--- SOURCE MATERIAL Enclosed Below ---

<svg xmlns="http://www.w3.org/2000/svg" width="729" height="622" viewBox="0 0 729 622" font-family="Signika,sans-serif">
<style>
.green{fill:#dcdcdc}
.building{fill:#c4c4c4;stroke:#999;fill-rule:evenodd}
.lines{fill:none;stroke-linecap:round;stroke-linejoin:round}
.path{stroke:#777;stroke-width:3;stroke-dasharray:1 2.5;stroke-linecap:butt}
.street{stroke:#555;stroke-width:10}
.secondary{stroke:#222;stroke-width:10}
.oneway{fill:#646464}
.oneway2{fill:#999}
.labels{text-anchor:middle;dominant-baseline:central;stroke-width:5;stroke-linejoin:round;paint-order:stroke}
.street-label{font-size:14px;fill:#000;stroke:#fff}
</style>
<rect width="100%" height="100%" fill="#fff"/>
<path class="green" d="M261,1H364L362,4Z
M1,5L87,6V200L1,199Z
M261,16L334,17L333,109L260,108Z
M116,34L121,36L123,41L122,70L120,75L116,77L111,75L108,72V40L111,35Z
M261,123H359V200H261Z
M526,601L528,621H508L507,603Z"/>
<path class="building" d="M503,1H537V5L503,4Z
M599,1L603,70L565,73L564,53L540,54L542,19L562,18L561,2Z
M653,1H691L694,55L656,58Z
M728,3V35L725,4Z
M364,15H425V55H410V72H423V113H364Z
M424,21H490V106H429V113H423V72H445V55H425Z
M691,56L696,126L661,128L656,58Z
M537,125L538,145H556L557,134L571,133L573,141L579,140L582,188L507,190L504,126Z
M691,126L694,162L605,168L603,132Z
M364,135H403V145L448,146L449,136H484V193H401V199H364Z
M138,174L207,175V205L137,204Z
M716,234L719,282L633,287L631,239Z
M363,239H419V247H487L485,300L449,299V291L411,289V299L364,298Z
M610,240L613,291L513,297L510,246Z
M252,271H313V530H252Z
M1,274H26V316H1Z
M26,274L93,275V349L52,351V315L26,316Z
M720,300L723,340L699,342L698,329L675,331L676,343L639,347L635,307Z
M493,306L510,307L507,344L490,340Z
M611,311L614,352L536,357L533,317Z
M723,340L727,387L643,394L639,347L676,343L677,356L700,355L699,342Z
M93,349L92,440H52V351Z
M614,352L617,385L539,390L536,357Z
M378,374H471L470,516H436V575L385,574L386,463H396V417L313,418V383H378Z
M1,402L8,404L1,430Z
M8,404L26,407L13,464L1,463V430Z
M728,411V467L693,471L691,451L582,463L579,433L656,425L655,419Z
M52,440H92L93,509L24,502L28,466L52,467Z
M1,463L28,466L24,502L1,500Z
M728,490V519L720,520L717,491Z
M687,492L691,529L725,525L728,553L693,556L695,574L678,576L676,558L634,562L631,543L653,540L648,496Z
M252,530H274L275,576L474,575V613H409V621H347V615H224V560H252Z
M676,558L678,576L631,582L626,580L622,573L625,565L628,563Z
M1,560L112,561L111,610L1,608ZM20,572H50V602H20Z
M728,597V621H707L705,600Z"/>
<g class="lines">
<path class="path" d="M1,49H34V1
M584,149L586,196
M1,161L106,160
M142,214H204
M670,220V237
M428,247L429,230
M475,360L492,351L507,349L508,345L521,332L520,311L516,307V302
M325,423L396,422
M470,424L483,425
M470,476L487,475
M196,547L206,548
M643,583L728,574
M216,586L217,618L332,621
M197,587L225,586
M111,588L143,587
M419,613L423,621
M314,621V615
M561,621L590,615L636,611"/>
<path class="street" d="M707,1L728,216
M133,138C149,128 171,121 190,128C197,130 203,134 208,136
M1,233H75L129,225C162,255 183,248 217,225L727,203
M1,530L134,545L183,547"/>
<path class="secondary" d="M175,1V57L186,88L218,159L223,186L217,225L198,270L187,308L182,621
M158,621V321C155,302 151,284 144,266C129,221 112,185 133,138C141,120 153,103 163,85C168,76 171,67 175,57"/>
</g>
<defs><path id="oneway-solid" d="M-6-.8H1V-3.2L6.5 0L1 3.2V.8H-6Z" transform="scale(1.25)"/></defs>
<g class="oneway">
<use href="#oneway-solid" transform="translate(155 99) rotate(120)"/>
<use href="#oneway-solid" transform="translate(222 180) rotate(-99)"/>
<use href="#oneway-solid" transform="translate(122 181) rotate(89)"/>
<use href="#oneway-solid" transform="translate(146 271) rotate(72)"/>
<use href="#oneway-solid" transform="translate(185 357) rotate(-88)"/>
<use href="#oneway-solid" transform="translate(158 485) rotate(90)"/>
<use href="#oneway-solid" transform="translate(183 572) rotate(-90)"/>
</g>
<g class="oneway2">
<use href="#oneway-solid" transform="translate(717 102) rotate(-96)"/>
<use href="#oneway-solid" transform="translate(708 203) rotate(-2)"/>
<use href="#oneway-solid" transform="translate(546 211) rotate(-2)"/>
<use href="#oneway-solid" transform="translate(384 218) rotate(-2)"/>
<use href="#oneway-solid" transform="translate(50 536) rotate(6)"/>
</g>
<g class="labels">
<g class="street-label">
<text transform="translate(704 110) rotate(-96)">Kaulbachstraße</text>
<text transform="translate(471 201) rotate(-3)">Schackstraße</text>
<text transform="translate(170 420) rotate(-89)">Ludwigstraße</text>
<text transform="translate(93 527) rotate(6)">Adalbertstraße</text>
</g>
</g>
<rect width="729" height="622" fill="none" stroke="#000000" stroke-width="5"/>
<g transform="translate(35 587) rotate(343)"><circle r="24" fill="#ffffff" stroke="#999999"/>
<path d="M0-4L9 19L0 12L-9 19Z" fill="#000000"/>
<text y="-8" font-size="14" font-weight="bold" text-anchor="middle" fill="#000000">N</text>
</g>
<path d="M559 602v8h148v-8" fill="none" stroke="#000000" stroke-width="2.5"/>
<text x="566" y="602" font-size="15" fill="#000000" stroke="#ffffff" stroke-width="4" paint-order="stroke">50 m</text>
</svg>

--- End of Enclosed SOURCE MATERIAL ---

EXERCISE DESCRIPTION:
All the records shown above need to be given again exactly.

TASK SOLUTION:
<svg xmlns="http://www.w3.org/2000/svg" width="729" height="622" viewBox="0 0 729 622" font-family="Signika,sans-serif">
<style>
.green{fill:#dcdcdc}
.building{fill:#c4c4c4;stroke:#999;fill-rule:evenodd}
.lines{fill:none;stroke-linecap:round;stroke-linejoin:round}
.path{stroke:#777;stroke-width:3;stroke-dasharray:1 2.5;stroke-linecap:butt}
.street{stroke:#555;stroke-width:10}
.secondary{stroke:#222;stroke-width:10}
.oneway{fill:#646464}
.oneway2{fill:#999}
.labels{text-anchor:middle;dominant-baseline:central;stroke-width:5;stroke-linejoin:round;paint-order:stroke}
.street-label{font-size:14px;fill:#000;stroke:#fff}
</style>
<rect width="100%" height="100%" fill="#fff"/>
<path class="green" d="M261,1H364L362,4Z
M1,5L87,6V200L1,199Z
M261,16L334,17L333,109L260,108Z
M116,34L121,36L123,41L122,70L120,75L116,77L111,75L108,72V40L111,35Z
M261,123H359V200H261Z
M526,601L528,621H508L507,603Z"/>
<path class="building" d="M503,1H537V5L503,4Z
M599,1L603,70L565,73L564,53L540,54L542,19L562,18L561,2Z
M653,1H691L694,55L656,58Z
M728,3V35L725,4Z
M364,15H425V55H410V72H423V113H364Z
M424,21H490V106H429V113H423V72H445V55H425Z
M691,56L696,126L661,128L656,58Z
M537,125L538,145H556L557,134L571,133L573,141L579,140L582,188L507,190L504,126Z
M691,126L694,162L605,168L603,132Z
M364,135H403V145L448,146L449,136H484V193H401V199H364Z
M138,174L207,175V205L137,204Z
M716,234L719,282L633,287L631,239Z
M363,239H419V247H487L485,300L449,299V291L411,289V299L364,298Z
M610,240L613,291L513,297L510,246Z
M252,271H313V530H252Z
M1,274H26V316H1Z
M26,274L93,275V349L52,351V315L26,316Z
M720,300L723,340L699,342L698,329L675,331L676,343L639,347L635,307Z
M493,306L510,307L507,344L490,340Z
M611,311L614,352L536,357L533,317Z
M723,340L727,387L643,394L639,347L676,343L677,356L700,355L699,342Z
M93,349L92,440H52V351Z
M614,352L617,385L539,390L536,357Z
M378,374H471L470,516H436V575L385,574L386,463H396V417L313,418V383H378Z
M1,402L8,404L1,430Z
M8,404L26,407L13,464L1,463V430Z
M728,411V467L693,471L691,451L582,463L579,433L656,425L655,419Z
M52,440H92L93,509L24,502L28,466L52,467Z
M1,463L28,466L24,502L1,500Z
M728,490V519L720,520L717,491Z
M687,492L691,529L725,525L728,553L693,556L695,574L678,576L676,558L634,562L631,543L653,540L648,496Z
M252,530H274L275,576L474,575V613H409V621H347V615H224V560H252Z
M676,558L678,576L631,582L626,580L622,573L625,565L628,563Z
M1,560L112,561L111,610L1,608ZM20,572H50V602H20Z
M728,597V621H707L705,600Z"/>
<g class="lines">
<path class="path" d="M1,49H34V1
M584,149L586,196
M1,161L106,160
M142,214H204
M670,220V237
M428,247L429,230
M475,360L492,351L507,349L508,345L521,332L520,311L516,307V302
M325,423L396,422
M470,424L483,425
M470,476L487,475
M196,547L206,548
M643,583L728,574
M216,586L217,618L332,621
M197,587L225,586
M111,588L143,587
M419,613L423,621
M314,621V615
M561,621L590,615L636,611"/>
<path class="street" d="M707,1L728,216
M133,138C149,128 171,121 190,128C197,130 203,134 208,136
M1,233H75L129,225C162,255 183,248 217,225L727,203
M1,530L134,545L183,547"/>
<path class="secondary" d="M175,1V57L186,88L218,159L223,186L217,225L198,270L187,308L182,621
M158,621V321C155,302 151,284 144,266C129,221 112,185 133,138C141,120 153,103 163,85C168,76 171,67 175,57"/>
</g>
<defs><path id="oneway-solid" d="M-6-.8H1V-3.2L6.5 0L1 3.2V.8H-6Z" transform="scale(1.25)"/></defs>
<g class="oneway">
<use href="#oneway-solid" transform="translate(155 99) rotate(120)"/>
<use href="#oneway-solid" transform="translate(222 180) rotate(-99)"/>
<use href="#oneway-solid" transform="translate(122 181) rotate(89)"/>
<use href="#oneway-solid" transform="translate(146 271) rotate(72)"/>
<use href="#oneway-solid" transform="translate(185 357) rotate(-88)"/>
<use href="#oneway-solid" transform="translate(158 485) rotate(90)"/>
<use href="#oneway-solid" transform="translate(183 572) rotate(-90)"/>
</g>
<g class="oneway2">
<use href="#oneway-solid" transform="translate(717 102) rotate(-96)"/>
<use href="#oneway-solid" transform="translate(708 203) rotate(-2)"/>
<use href="#oneway-solid" transform="translate(546 211) rotate(-2)"/>
<use href="#oneway-solid" transform="translate(384 218) rotate(-2)"/>
<use href="#oneway-solid" transform="translate(50 536) rotate(6)"/>
</g>
<g class="labels">
<g class="street-label">
<text transform="translate(704 110) rotate(-96)">Kaulbachstraße</text>
<text transform="translate(471 201) rotate(-3)">Schackstraße</text>
<text transform="translate(170 420) rotate(-89)">Ludwigstraße</text>
<text transform="translate(93 527) rotate(6)">Adalbertstraße</text>
</g>
</g>
<rect width="729" height="622" fill="none" stroke="#000000" stroke-width="5"/>
<g transform="translate(35 587) rotate(343)"><circle r="24" fill="#ffffff" stroke="#999999"/>
<path d="M0-4L9 19L0 12L-9 19Z" fill="#000000"/>
<text y="-8" font-size="14" font-weight="bold" text-anchor="middle" fill="#000000">N</text>
</g>
<path d="M559 602v8h148v-8" fill="none" stroke="#000000" stroke-width="2.5"/>
<text x="566" y="602" font-size="15" fill="#000000" stroke="#ffffff" stroke-width="4" paint-order="stroke">50 m</text>
</svg>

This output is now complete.